• _Data in this exercise_:
(begin)

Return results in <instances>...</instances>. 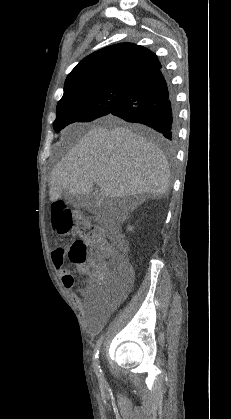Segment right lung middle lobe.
<instances>
[{"label": "right lung middle lobe", "mask_w": 231, "mask_h": 419, "mask_svg": "<svg viewBox=\"0 0 231 419\" xmlns=\"http://www.w3.org/2000/svg\"><path fill=\"white\" fill-rule=\"evenodd\" d=\"M132 87L106 85L82 88L70 93L57 104L54 130L61 129L73 122H89L108 115L130 93Z\"/></svg>", "instance_id": "obj_1"}]
</instances>
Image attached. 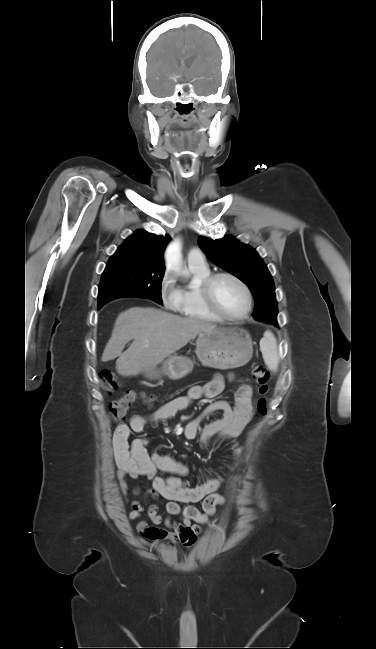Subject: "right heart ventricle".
<instances>
[{"instance_id":"1","label":"right heart ventricle","mask_w":376,"mask_h":649,"mask_svg":"<svg viewBox=\"0 0 376 649\" xmlns=\"http://www.w3.org/2000/svg\"><path fill=\"white\" fill-rule=\"evenodd\" d=\"M189 270L192 278L179 287L180 302L176 311L190 319L210 322L221 321L218 316L205 306L201 296V283L211 274L209 267L207 265L189 264Z\"/></svg>"}]
</instances>
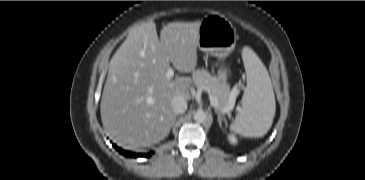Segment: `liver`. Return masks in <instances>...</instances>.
Returning a JSON list of instances; mask_svg holds the SVG:
<instances>
[{"label":"liver","mask_w":365,"mask_h":180,"mask_svg":"<svg viewBox=\"0 0 365 180\" xmlns=\"http://www.w3.org/2000/svg\"><path fill=\"white\" fill-rule=\"evenodd\" d=\"M200 21L173 22L158 38L153 21L133 27L113 55L100 112L107 134L123 145L149 147L166 138L174 96L190 100V77L166 78L170 63L189 73L197 65Z\"/></svg>","instance_id":"1"}]
</instances>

(end)

• _What is needed_: Please copy the records verbatim, from the line with "masks in <instances>...</instances>." through the end of the records, leaving the pictures out of your answer.

• _Final result_:
Segment: `liver`. Return masks in <instances>...</instances>.
Returning a JSON list of instances; mask_svg holds the SVG:
<instances>
[{"label":"liver","mask_w":365,"mask_h":180,"mask_svg":"<svg viewBox=\"0 0 365 180\" xmlns=\"http://www.w3.org/2000/svg\"><path fill=\"white\" fill-rule=\"evenodd\" d=\"M200 21L173 22L158 38L153 21L133 27L113 55L100 112L107 134L123 145L149 147L166 138L174 96L190 100V77L166 78L170 63L189 73L197 65Z\"/></svg>","instance_id":"1"}]
</instances>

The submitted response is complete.